La nuova Ulss è stata presentata lunedì mattina a Mestre. "Stiamo lavorando per specializzare le funzioni nelle varie aree - ha sottolineato Dal Ben - Cercheremo di fare in maniera che ogni realtà territoriale abbia competenze specifiche, pur facenti capo a un unico ufficio. Abbiamo unificato anche l'ufficio relazioni con il pubblico". Una delle prime azioni vede il rafforzamento della figura di direttore di ospedale: a Mestre è Onofrio Lamanna, al Civile di Venezia Lorena Sandonà, a Mirano-Dolo è Livio Dalla Barba, a Chioggia Massimo Boscolo Nata.

La struttura è al servizio di 640.348mila cittadini distribuiti su 24 comuni (all'interno è contemplato anche Cavallino-Treporti che al termine del 2017 passerà sotto l'Ulss 4 "Veneto orientale"), un territorio in cui la densità è di 455,41 abitanti per chilometro quadrato. La popolazione anziana è del 24% (il dato regionale è del 22%). I posti letto sono 1837 negli ospedali pubblici, compreso quello di Noale con il reparto di lungodegenza: "Si tratta di 74 posti letto che con il tempo saranno trasferiti man mano che si potenzieranno le strutture intermedie". A questi si aggiungono quelli nelle strutture accreditate, altri 510. Il totale è 2.347, mentre i ricoveri annuali sono 80.272. Viene rispettata la normativa nazionale che prevede 3 posti letto ogni 1000 abitanti per acuti e 0,7 per gli altri. Prima non era così per l'Ulss 14 (3,6) e per l'Ulss 13 (2,7). Con l'accorpamento i dati cambiano in meglio.

^^^^^^^^^^^^^^^^

- [ATTIVITÀ]
1. Per ciascuna affermazione (a), (b) e (c), indica se concorda con il testo sulla nuova Ulss e riporta tra virgolette le parole del testo che lo decidono. (a) La nuova Ulss è stata presentata a Mestre. (b) La percentuale di popolazione anziana è inferiore al dato regionale. (c) Le strutture accreditate contano 510 posti letto.
2. Prosegui il testo sulla nuova Ulss a partire dal punto in cui si interrompe.

(Record da una raccolta di dati)

^^^^^^^^^^^^^^^^

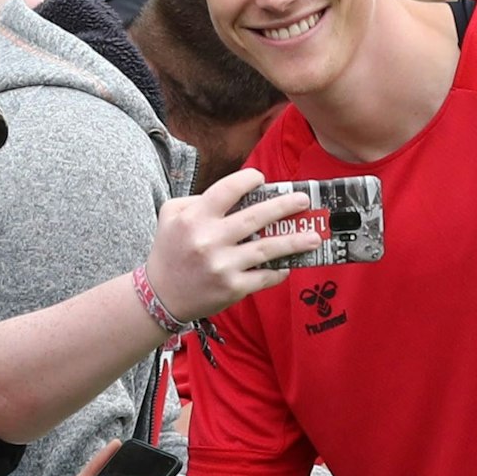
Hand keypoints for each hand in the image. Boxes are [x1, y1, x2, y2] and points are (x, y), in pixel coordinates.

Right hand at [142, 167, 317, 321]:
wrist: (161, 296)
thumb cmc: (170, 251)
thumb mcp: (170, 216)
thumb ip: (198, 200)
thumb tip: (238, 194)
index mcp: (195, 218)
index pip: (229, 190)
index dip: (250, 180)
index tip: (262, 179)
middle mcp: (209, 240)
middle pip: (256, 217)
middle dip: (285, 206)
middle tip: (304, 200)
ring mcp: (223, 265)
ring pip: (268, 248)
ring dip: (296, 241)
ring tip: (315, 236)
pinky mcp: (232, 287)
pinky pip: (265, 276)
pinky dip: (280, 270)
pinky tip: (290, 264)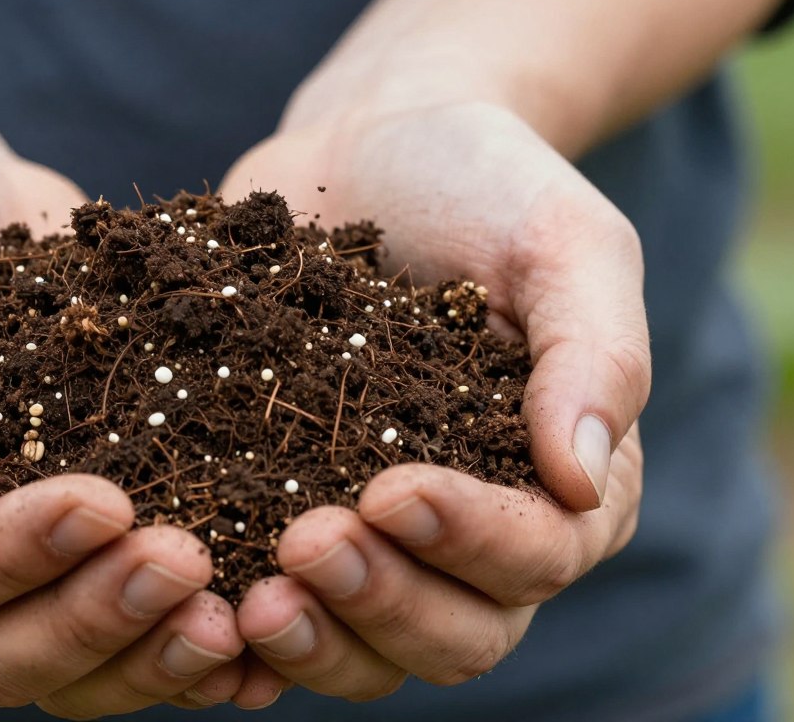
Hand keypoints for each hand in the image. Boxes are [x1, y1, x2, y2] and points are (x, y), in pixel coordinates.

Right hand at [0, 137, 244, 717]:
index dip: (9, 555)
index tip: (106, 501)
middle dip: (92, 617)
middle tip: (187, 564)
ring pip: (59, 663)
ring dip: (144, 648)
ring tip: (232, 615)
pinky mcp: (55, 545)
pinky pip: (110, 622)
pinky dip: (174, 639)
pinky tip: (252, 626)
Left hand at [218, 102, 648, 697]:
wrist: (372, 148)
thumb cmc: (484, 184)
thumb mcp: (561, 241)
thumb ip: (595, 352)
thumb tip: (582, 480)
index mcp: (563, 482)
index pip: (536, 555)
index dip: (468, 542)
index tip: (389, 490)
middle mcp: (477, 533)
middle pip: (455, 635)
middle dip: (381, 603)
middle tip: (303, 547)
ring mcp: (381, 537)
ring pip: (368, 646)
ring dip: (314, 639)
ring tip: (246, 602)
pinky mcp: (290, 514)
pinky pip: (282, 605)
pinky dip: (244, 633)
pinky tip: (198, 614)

^^^^^^^^^^^^^^^^

- [RISULTATI PER ATTIVITÀ]
1.
(a) Sì: "La nuova Ulss è stata presentata lunedì mattina a Mestre."
(b) No: "La popolazione anziana è del 24% (il dato regionale è del 22%)."
(c) Sì: "A questi si aggiungono quelli nelle strutture accreditate, altri 510."

2.
Le assistenza specialistiche sono 2.836.357, mentre gli accessi al pronto soccorso ammontano a 233.912 (sia con ambulanza che con mezzi propri). A Mestre sono 87.585, a Venezia 36.793, al Lido 4.195, a Dolo 42.656, a Mirano 37.820. Poco di meno a Chioggia. Tra gli obiettivi l'abbattimento dei tempi di accettazione al pronto soccorso (dall'ingresso al consulto col medico non dovranno passare più di 4 ore). In questo senso Dolo e Chioggia vantano dati migliori dell'Ulss 12, che deve migliorare la propria performance di 2 minuti. Nel mirino anche le liste d'attesa, che nel territorio dell'Ulss 3 comunque rispettano già i parametri regionali. Una partita ancora aperta sarà quella con i sindacati: il contratto decentrato dovrà essere ridiscusso perché sarà unico. "Tra 6 o 9 mesi ci sarà quello nuovo - ha dichiarato Dal Ben - è un tema molto importante. Ci stiamo muovendo sui binari regionali".